Graph Evolution: Densification and Shrinking Diameters

TL;DR

This paper investigates the evolution of real-world graphs, revealing densification and shrinking diameters over time, and introduces a simple forest fire model that replicates these phenomena and transitions.

Contribution

It provides the first comprehensive analysis of long-term graph evolution patterns and introduces a new forest fire model capturing these behaviors.

Findings

Most graphs densify over time with super-linear edge growth.

Average node distances often decrease, contrary to traditional expectations.
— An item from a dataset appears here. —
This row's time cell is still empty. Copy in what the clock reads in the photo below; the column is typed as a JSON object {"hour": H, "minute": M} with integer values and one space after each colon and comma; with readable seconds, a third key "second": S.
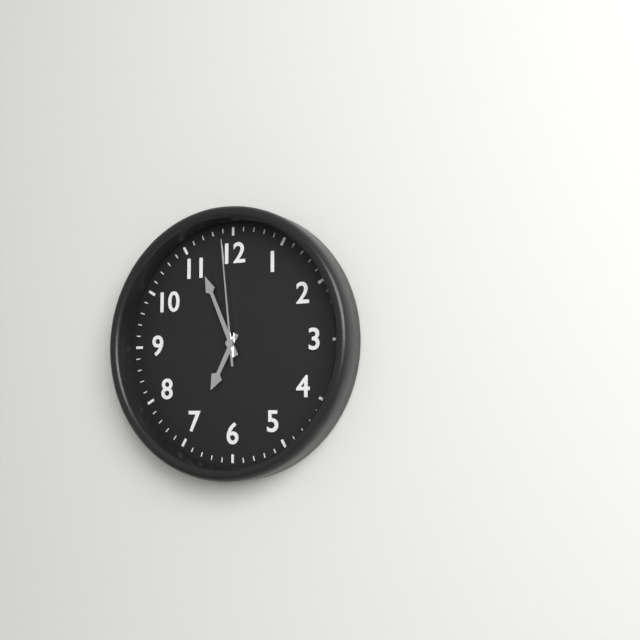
{"hour": 6, "minute": 56, "second": 59}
The forest fire model reproduces observed properties and transition behaviors.

Abstract

How do real graphs evolve over time? What are ``normal'' growth patterns in social, technological, and information networks? Many studies have discovered patterns in static graphs, identifying properties in a single snapshot of a large network, or in a very small number of snapshots; these include heavy tails for in- and out-degree distributions, communities, small-world phenomena, and others. However, given the lack of information about network evolution over long periods, it has been hard to convert these findings into statements about trends over time. Here we study a wide range of real graphs, and we observe some surprising phenomena. First, most of these graphs densify over time, with the number of edges growing super-linearly in the number of nodes. Second, the average distance between nodes often shrinks over time, in contrast to the conventional wisdom that such distance parameters should increase slowly as a function of the number of nodes (like O(log n) or O(log(log n)). Existing graph generation models do not exhibit these types of behavior, even at a qualitative level. We provide a new graph generator, based on a ``forest fire'' spreading process, that has a simple, intuitive justification, requires very few parameters (like the ``flammability'' of nodes), and produces graphs exhibiting the full range of properties observed both in prior work and in the present study. We also notice that the ``forest fire'' model exhibits a sharp transition between sparse graphs and graphs that are densifying. Graphs with decreasing distance between the nodes are generated around this transition point.